=== Section Start ===

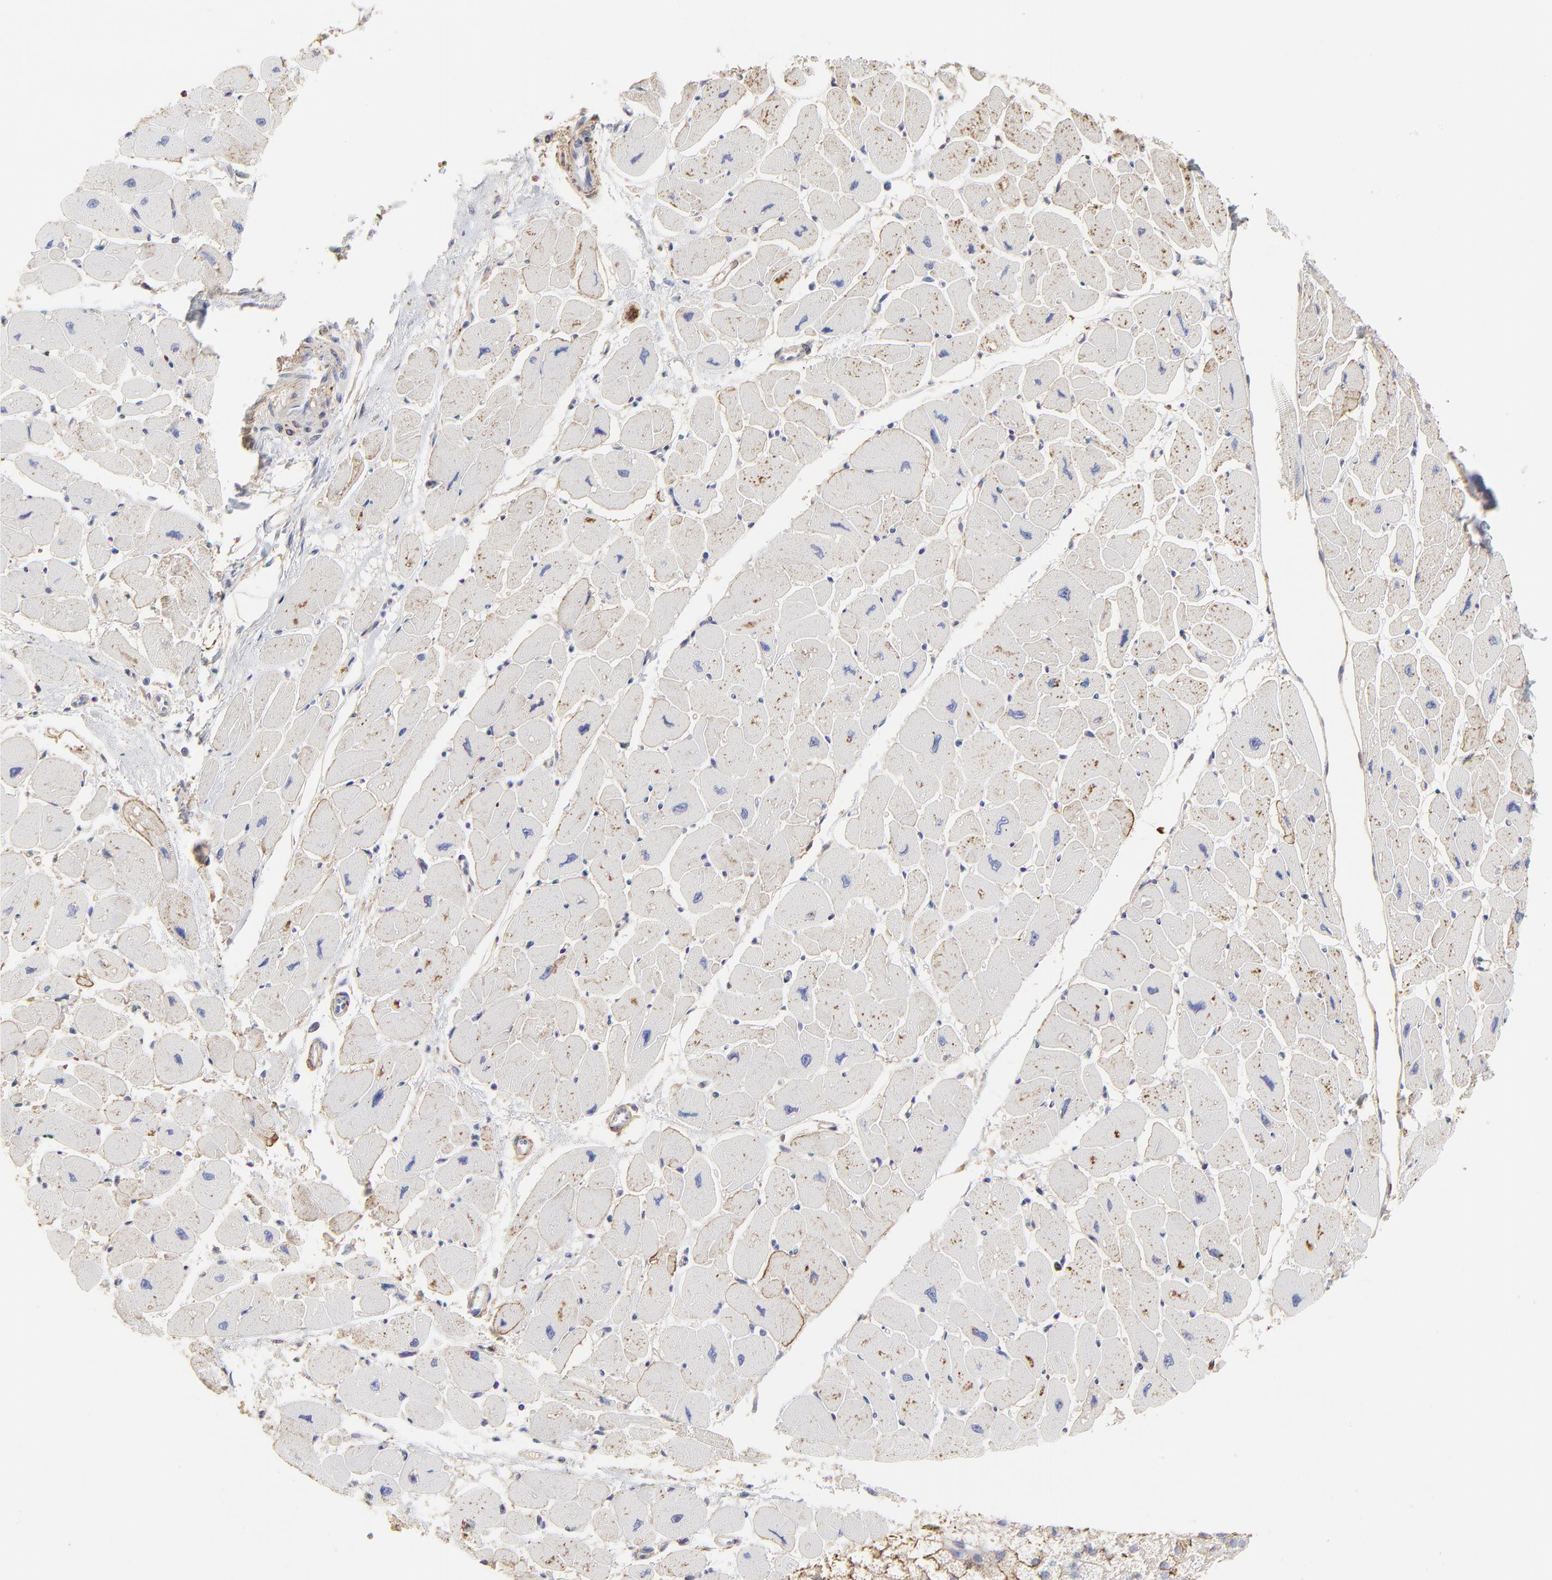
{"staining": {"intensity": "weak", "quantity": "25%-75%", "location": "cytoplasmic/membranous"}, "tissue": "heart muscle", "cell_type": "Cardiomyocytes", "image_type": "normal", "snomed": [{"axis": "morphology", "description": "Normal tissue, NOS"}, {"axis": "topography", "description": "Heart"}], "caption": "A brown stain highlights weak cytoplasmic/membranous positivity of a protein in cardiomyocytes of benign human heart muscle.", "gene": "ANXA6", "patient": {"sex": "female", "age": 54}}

=== Section End ===
=== Section Start ===

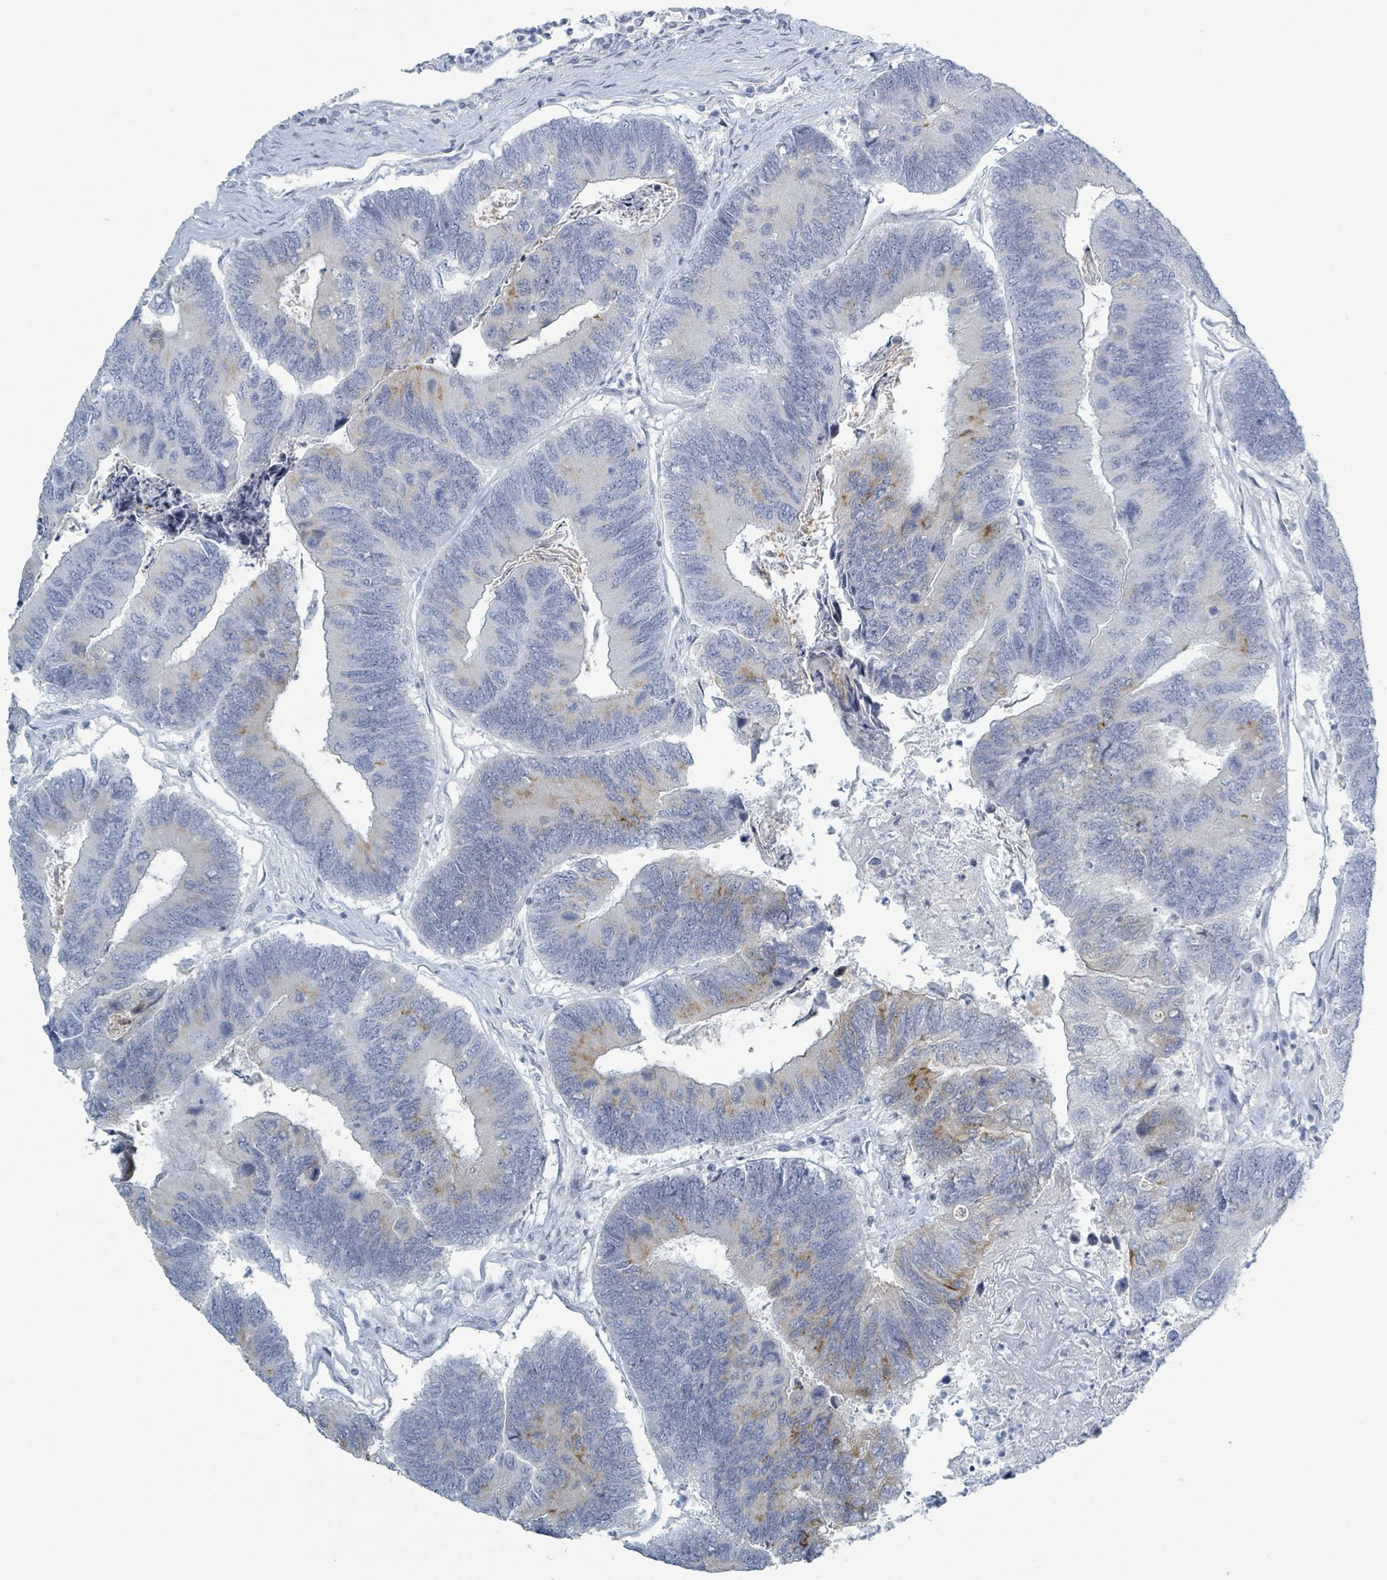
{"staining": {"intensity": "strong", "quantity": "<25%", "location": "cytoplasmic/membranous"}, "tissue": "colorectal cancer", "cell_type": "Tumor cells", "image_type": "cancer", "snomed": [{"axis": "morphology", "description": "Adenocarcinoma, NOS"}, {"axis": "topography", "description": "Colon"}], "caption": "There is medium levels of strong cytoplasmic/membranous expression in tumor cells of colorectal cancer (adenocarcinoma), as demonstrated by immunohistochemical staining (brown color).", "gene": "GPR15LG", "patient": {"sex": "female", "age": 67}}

=== Section End ===
=== Section Start ===

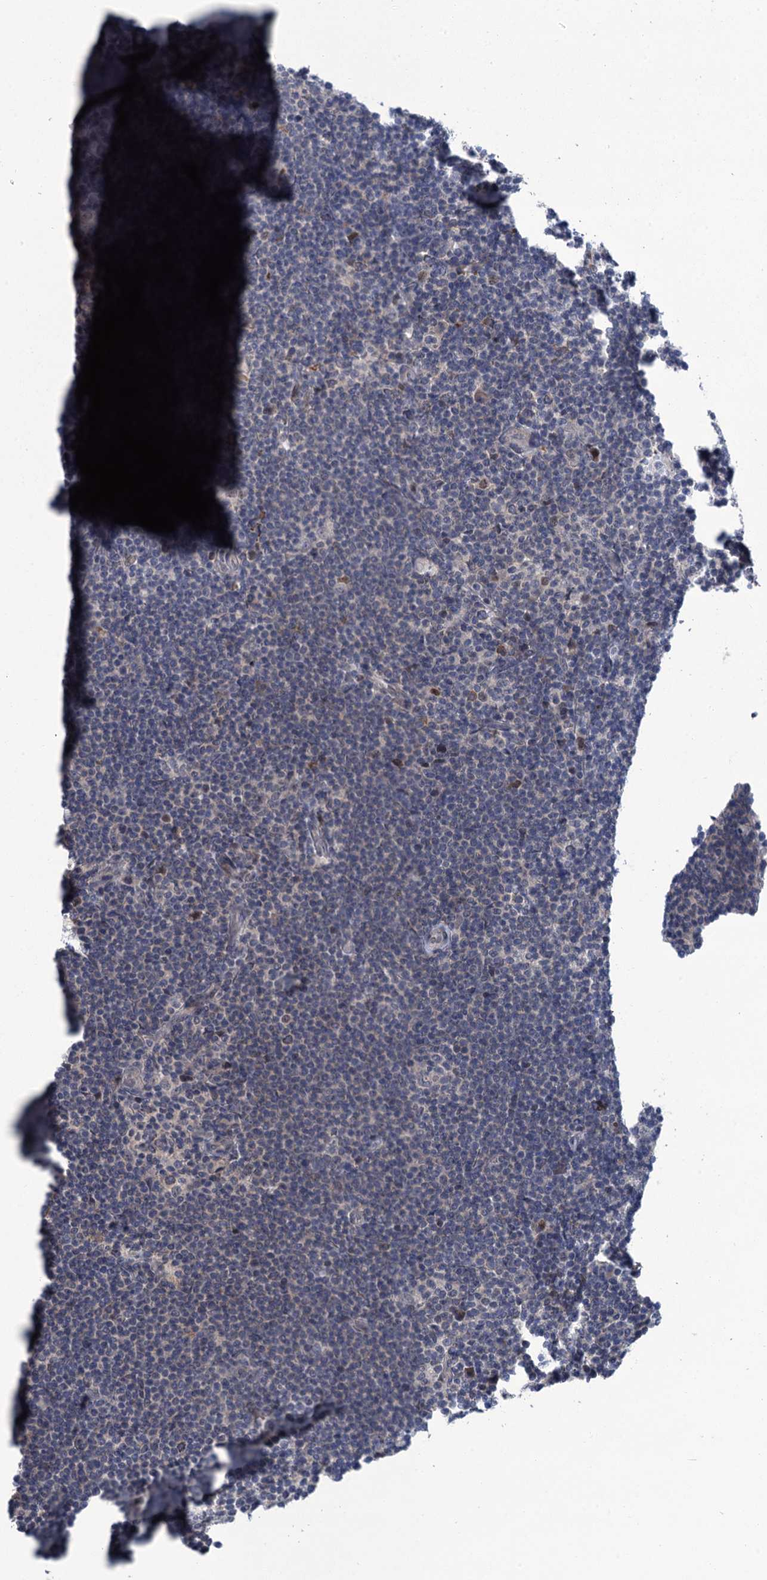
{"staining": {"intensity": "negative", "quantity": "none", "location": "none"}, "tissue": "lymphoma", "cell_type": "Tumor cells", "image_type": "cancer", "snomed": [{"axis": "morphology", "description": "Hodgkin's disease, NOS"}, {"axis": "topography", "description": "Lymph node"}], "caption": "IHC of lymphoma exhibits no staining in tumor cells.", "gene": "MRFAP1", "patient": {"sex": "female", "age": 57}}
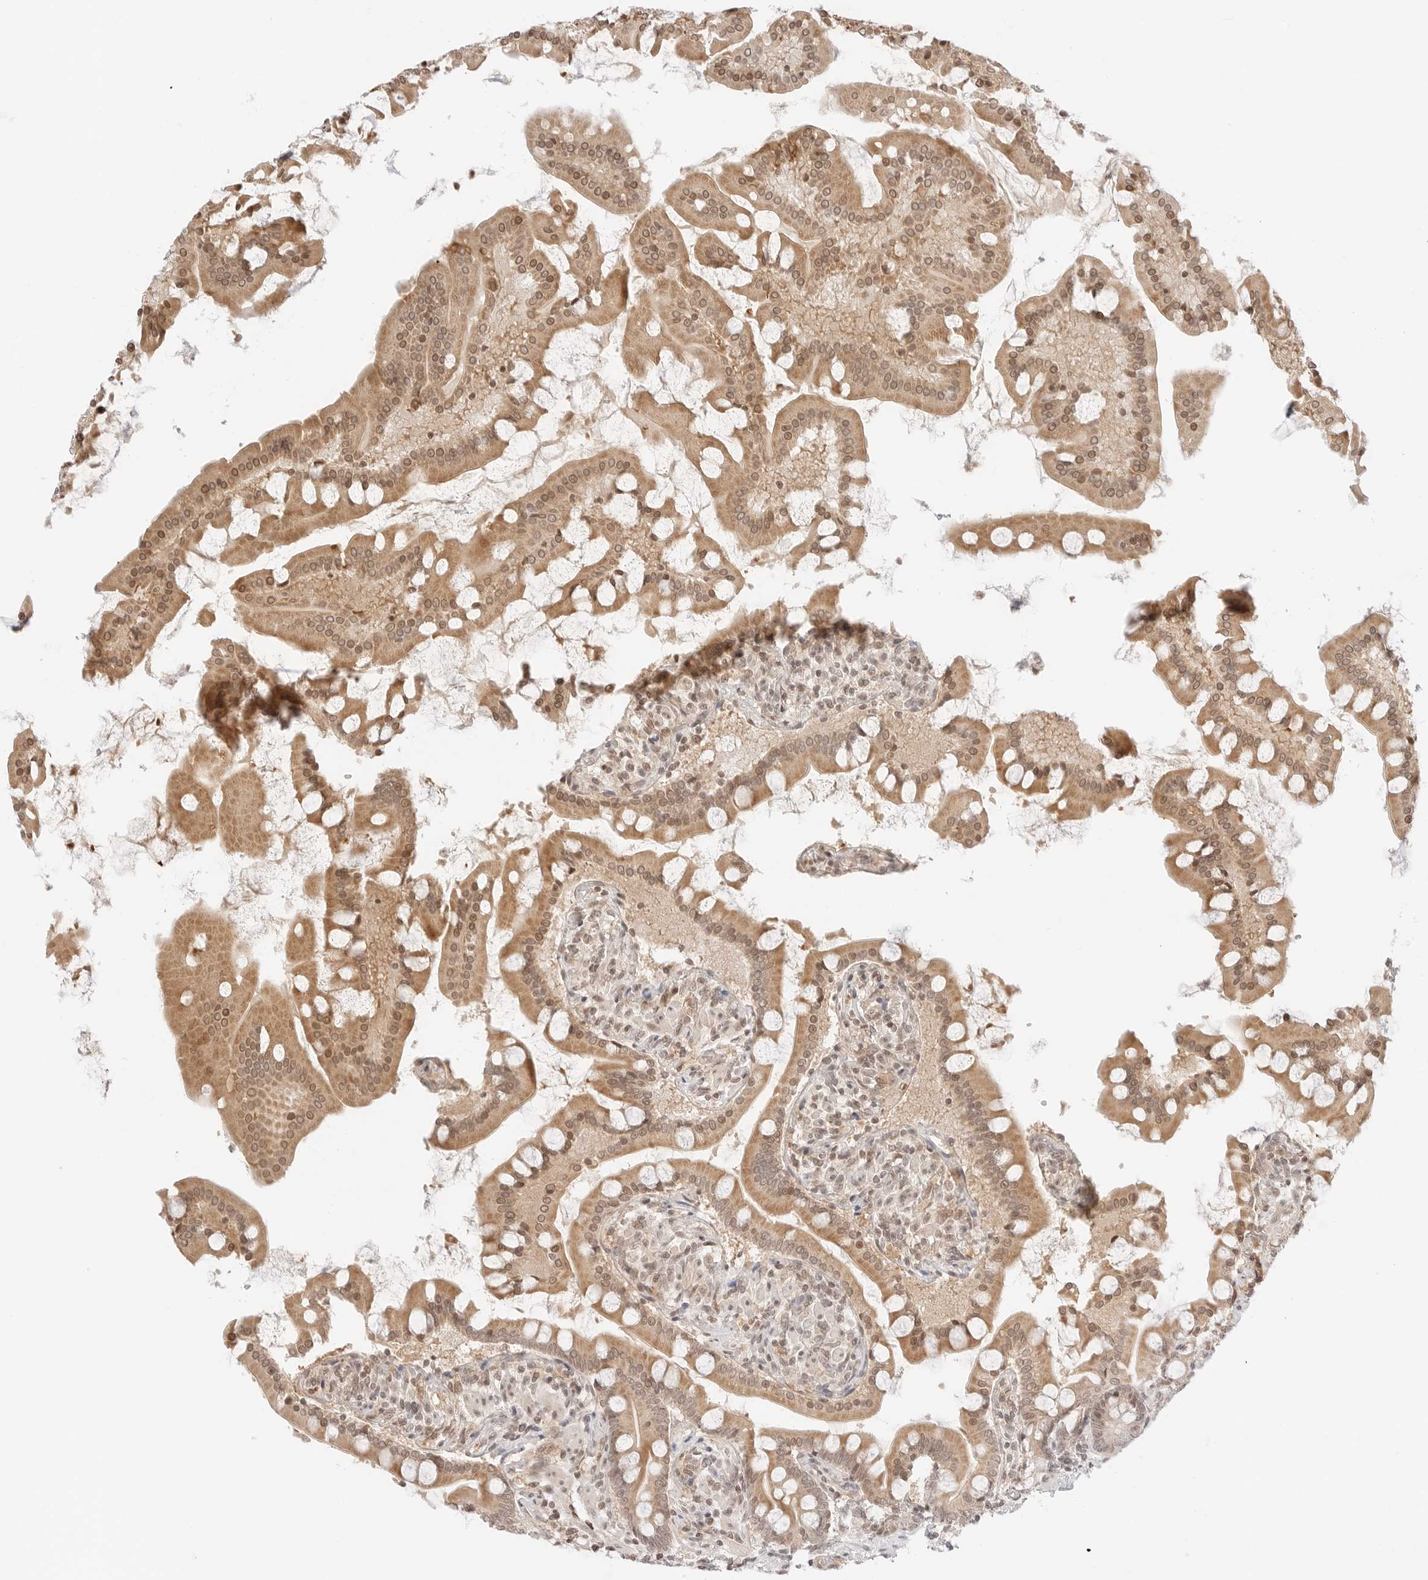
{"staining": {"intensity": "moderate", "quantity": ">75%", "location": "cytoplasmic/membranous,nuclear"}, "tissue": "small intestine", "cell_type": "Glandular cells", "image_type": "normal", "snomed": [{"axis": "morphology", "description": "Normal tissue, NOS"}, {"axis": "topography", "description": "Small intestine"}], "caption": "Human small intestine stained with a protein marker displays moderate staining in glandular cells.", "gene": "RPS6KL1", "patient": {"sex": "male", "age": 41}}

=== Section End ===

## Exercise objective:
Looking at the material above, state the number of lines that contain the word "Tumor". Give nothing but that number.

## Result below:
2